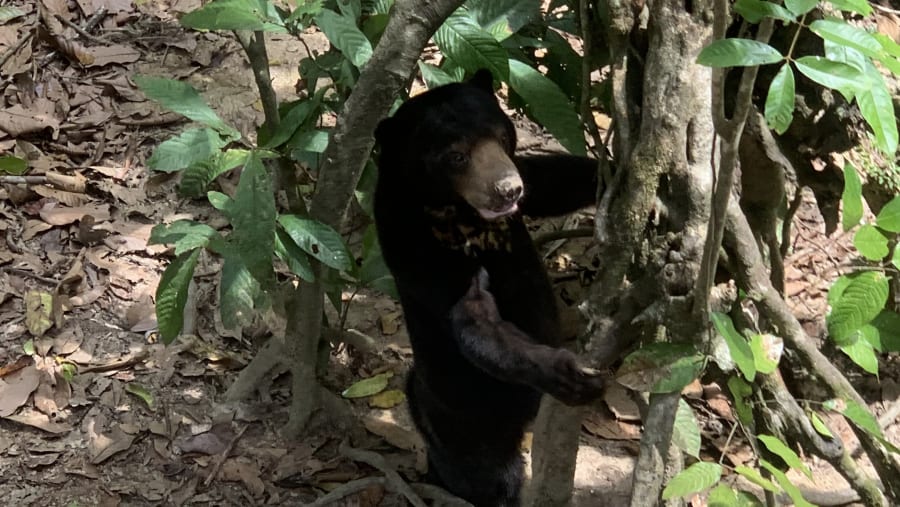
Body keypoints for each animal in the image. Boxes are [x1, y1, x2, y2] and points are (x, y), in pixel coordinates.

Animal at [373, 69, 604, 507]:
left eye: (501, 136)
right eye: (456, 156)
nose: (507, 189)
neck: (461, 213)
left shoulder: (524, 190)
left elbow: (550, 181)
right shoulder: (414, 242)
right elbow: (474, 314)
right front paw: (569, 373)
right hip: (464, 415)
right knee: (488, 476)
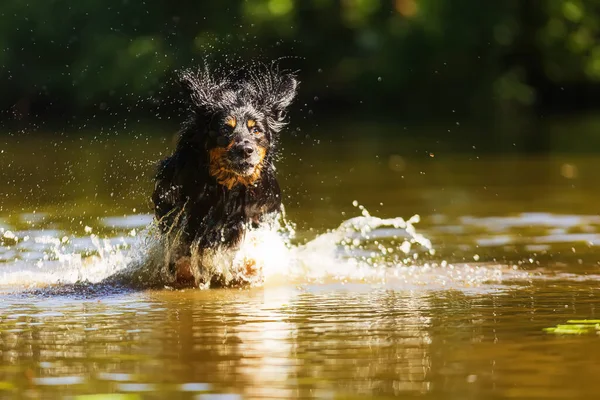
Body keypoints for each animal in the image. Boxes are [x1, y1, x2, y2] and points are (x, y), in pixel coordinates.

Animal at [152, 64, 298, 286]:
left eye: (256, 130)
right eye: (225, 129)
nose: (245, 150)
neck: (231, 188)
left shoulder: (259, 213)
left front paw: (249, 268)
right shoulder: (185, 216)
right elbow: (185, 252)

--

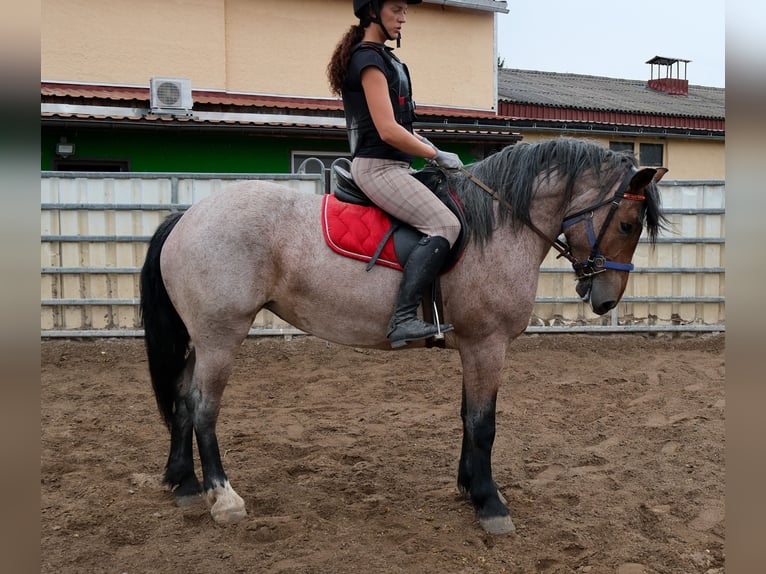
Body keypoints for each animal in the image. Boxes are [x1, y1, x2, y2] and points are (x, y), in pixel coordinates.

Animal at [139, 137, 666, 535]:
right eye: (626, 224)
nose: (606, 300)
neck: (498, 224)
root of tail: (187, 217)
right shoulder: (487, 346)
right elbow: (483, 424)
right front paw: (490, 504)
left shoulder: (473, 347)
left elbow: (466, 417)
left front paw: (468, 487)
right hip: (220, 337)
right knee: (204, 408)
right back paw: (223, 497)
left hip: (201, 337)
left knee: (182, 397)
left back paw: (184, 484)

● Directions: Say how many of the lines above include the string "left", and give no other words.

● Answer to this problem: 12